There's still a lot about our world that isn't completely understood.

Another major offshoot of my amateur quests into formal academic subjects was a realization of how much it is still possible for a layman to stumble upon.

Before my rereading of Hamlet, any suggestion that I might make a contribution to the esoteric and heavily-debated issue of the authorship of Shakespeare's plays would have seemed the height of folly, if not delusion.  Likewise, for an amateur to be able to successfully challenge a widely-accepted college-level textbook in as left-brain and pure-science a subject as physics, and for the challenger to be a painter, had seemed outright unimaginable.

What had made these results possible?

I realized that I had come across an important clue in something that was said to me when I was first formulating my home-grown challenge to color theory.  In one exploratory phone call to a college physics department, a scientist candidly admitted that "nobody around here knows much of anything about color and light."  

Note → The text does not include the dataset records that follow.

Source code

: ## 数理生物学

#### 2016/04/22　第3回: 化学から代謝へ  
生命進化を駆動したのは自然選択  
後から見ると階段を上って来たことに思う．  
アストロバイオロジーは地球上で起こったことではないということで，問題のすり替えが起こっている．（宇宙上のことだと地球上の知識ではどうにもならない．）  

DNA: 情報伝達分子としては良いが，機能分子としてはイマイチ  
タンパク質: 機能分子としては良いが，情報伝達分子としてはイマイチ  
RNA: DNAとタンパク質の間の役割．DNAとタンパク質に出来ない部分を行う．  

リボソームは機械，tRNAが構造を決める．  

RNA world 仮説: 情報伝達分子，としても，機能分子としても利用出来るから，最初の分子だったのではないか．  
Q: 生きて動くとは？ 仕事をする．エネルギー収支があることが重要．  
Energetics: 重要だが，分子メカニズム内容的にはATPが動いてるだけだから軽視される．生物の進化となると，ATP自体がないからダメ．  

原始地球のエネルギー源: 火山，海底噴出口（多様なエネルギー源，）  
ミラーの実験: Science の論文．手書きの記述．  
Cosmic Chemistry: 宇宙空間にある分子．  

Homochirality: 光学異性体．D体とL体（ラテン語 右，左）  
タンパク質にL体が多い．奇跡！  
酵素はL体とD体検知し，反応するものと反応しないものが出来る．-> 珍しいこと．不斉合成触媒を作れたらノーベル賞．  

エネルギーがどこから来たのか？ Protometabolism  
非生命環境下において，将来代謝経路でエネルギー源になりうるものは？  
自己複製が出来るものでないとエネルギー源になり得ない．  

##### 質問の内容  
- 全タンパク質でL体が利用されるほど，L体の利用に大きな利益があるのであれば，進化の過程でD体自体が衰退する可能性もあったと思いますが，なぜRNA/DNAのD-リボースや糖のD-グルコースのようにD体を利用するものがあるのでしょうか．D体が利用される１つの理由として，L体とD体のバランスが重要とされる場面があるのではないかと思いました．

After recovering from my surprise, I realized how this could be.   Color and light were subjects that Sir Isaac Newton had covered centuries ago, and were now considered more or less settled.  How could it benefit any contemporary physicist's career to specialize in something about which there was no longer much question?  To be in on the action, even scientists apparently need to cluster around "hot" contemporary topics—in a manner not ultimately all that different from Hollywood agents jostling to schmooze the next up-and-coming star. 

This may sometimes leave room for observant amateurs to come across things that the professionals have missed, just as gleaners once picked up the few remaining kernels of grain in a field after the main harvesting was complete.

In addition to getting a sense of the rhythms of intellectual interest in a given topic, I began to realize how the outer boundaries of human knowledge are not always the same distance away from common knowledge.   While the distance between the two is immense in some areas, in other areas even the experts don't know all that much more than us laymen.  For example, doctors still don’t know enough about the common cold to be able to do more than offer us advice on dealing with symptoms—advice with which many of us are already familiar, anyway.